Top of The data

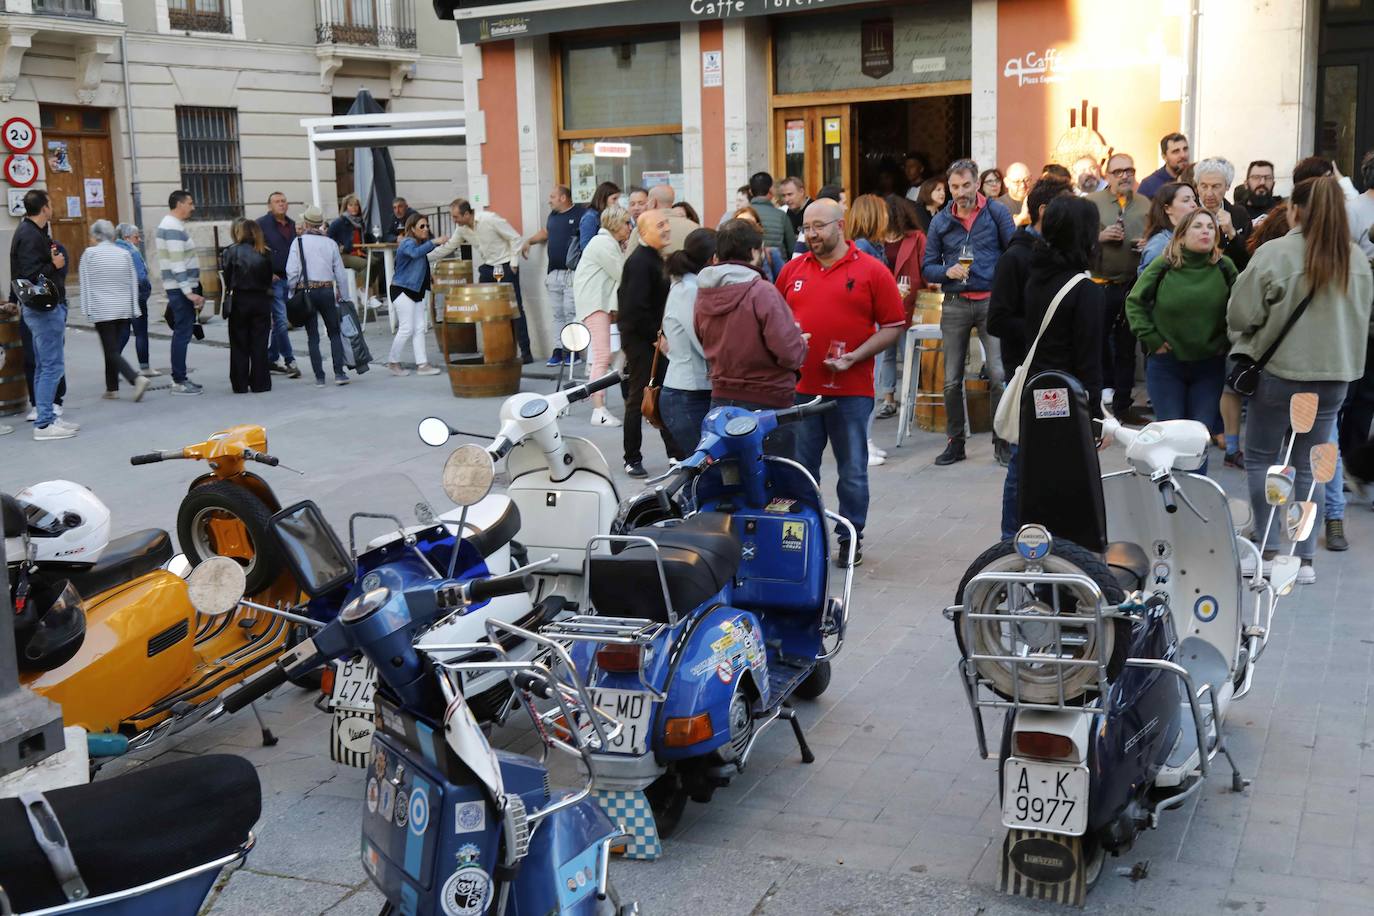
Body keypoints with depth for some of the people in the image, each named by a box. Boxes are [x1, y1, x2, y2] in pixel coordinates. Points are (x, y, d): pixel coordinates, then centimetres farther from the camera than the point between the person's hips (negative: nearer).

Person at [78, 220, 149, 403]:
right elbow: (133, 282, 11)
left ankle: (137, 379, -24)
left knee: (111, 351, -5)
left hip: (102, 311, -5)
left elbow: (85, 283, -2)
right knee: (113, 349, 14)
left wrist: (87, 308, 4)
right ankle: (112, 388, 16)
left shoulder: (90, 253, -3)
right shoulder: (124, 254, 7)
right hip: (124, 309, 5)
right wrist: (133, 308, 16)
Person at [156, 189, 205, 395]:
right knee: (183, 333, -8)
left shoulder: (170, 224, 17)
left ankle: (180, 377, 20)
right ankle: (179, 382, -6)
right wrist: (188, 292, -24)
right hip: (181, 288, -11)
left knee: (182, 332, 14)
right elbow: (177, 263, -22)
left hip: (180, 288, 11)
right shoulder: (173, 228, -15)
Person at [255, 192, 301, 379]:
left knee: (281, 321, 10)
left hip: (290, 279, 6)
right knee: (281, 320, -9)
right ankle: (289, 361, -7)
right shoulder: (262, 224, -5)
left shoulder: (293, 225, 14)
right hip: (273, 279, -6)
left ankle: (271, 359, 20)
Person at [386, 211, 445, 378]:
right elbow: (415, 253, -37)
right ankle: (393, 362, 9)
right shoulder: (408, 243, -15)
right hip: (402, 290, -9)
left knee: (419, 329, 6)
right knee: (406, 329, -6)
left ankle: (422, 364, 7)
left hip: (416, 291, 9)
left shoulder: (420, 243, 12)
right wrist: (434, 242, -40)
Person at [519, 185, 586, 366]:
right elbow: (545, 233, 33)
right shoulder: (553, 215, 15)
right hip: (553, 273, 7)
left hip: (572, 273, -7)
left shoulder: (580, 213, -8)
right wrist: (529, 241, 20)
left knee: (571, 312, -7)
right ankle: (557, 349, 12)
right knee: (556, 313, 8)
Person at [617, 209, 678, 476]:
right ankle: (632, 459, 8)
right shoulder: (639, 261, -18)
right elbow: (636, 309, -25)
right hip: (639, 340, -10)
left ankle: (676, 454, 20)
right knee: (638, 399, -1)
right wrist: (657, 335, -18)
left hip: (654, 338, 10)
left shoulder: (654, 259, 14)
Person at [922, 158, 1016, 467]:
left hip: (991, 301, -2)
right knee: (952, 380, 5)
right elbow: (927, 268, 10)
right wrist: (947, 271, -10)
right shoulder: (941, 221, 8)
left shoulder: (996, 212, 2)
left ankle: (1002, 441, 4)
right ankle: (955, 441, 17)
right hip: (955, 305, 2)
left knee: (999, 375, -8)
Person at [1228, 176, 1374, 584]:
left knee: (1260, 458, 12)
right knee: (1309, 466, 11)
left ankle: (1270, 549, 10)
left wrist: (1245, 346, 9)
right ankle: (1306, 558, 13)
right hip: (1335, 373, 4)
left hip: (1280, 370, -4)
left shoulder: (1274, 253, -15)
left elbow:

Bottom of The data

= Required work =
This exercise requires the lines of the entries containing the string "elbow".

= Exercise result =
right elbow: (133, 282, 11)
left elbow: (85, 283, -2)
right elbow: (177, 263, -22)
right elbow: (415, 253, -37)
right elbow: (545, 233, 33)
right elbow: (636, 309, -25)
right elbow: (927, 268, 10)
left elbow:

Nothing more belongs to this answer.